Dot EwingNews & Events

Montessori Elementary- The Second Plane

Ages 6-12 years old are in what Maria Montessori calls the “Second Plane of Development”. As parents, we can see the shift in behaviors and thinking of our children from preschool to elementary. Our children begin to acquire and refine new skills, and they go from asking “why” to asking “how”. Montessori elementary is when the spark of curiosity bursts into flame.

How does Montessori support Elementary Students?

At this plane of development, children are developing their Executive Functioning Skills. What are Executive Functioning Skills?

  • Self Control
  • Emotional Control
  • Task Initiation
  • Working Memory
  • Self-Monitor
  • Flexibility
  • Organization
  • Planning and Time Management

A Montessori education supports this naturally through materials and lessons that are open-ended. Students must think about what they will need for a job. They are allowed to work out social problems and find solutions while having the proper behavior modeled by compassionate adults. Elementary students are given wider boundaries and come out of this plane with a feeling of competence.

What is the Curriculum?

Children learn best when we focus on the child and not our lesson plan. We need to remember how the curriculum came to be. It was based on the idea that adults know better than the children do. The modern school system was designed to produce factory workers and managers who could read, write and follow directions. Knowledge was thought of as pre-fixed, but we now know that knowledge is evolving. The world is changing and we don’t know what jobs will look like in the future. (The smartphone didn’t exist until 2007!) 
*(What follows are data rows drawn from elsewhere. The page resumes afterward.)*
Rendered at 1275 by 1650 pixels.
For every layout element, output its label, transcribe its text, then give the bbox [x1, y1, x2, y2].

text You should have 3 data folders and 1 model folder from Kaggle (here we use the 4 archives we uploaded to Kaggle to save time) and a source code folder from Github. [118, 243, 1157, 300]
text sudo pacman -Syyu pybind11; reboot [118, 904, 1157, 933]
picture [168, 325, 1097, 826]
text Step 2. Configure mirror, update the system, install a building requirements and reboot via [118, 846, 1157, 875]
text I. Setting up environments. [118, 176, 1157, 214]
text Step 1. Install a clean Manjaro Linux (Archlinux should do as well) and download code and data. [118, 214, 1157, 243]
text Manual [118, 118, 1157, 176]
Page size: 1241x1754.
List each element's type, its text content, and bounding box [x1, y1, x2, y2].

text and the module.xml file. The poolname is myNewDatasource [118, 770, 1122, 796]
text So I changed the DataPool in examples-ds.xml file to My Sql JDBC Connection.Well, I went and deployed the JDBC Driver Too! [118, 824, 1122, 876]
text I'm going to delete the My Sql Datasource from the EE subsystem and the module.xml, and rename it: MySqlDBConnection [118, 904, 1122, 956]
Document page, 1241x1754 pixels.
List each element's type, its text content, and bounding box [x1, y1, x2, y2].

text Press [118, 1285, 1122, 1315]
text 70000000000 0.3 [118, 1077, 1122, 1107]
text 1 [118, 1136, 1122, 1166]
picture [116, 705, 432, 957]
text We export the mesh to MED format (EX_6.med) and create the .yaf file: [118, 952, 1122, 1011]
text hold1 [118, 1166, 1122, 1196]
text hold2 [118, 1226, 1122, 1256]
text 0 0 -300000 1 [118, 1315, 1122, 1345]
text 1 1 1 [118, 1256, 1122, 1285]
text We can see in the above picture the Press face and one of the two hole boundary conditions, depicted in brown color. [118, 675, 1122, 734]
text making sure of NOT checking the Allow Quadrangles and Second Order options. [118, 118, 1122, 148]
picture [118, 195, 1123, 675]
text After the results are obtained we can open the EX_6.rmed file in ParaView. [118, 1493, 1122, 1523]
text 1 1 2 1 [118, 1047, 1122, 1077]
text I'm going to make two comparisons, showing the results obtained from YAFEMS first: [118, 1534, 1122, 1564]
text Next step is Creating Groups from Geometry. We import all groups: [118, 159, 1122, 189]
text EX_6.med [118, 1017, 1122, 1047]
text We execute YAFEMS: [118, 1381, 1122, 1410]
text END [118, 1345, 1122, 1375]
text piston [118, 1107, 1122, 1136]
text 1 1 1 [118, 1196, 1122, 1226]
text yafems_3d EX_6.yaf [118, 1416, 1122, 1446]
We must teach children to learn how to learn and how to be flexible. They will need to learn how to communicate, think for themselves, how to lead and work as a team. In Montessori, there are three streams of curriculum:

  1. Things children need to learn to be culturally literate (the basics-reading, writing, math)
  2. Things we plan to awaken a sense of wonder
  3. Areas of exploration the child wants to learn about

The basics (reading, writing and arithmetic) are the skills that are tracked and tested in traditional schools. Montessori takes learning to another level by introducing children to great ideas. There is no limit to what we introduce them to: the ballet, the opera, metal work, marine biology, etc. And we don’t just show them videos or pictures in books! Elementary students learn through real world experiences. Lastly,  we let the student choose what they would like to learn more about, and they research it to later make a presentation, develop a play, give a speech or lesson about what they learned.

What about grades?

Extrinsic rewards only work if the child thinks they have a chance of succeeding or if they care. Grading and ranking students only serves to intimidate and humiliate students who are behind and students get caught up in just doing enough to get by. Self-motivation is our ideal. We teach children to learn voluntarily by removing petty rewards and children take pride in their own work. We believe that children should be partners in their education.

How do we know when a child has learned a lesson? We have them teach it back to us! It is more than memorization. Every child is capable of amazing things, but no two are the same. We should not shame children into doing better, but coach them into believing in themselves. Not to beat someone else out, but to be the best person they can become. Learning is a gift- not a school burden.

Children at the elementary age are excited about the world. We create a foundation of concrete impressions of abstract concepts. Concrete materials are like the runway for a plane to take off. The child won’t use them forever. They use the materials until they are in the air and ready to fly on their own.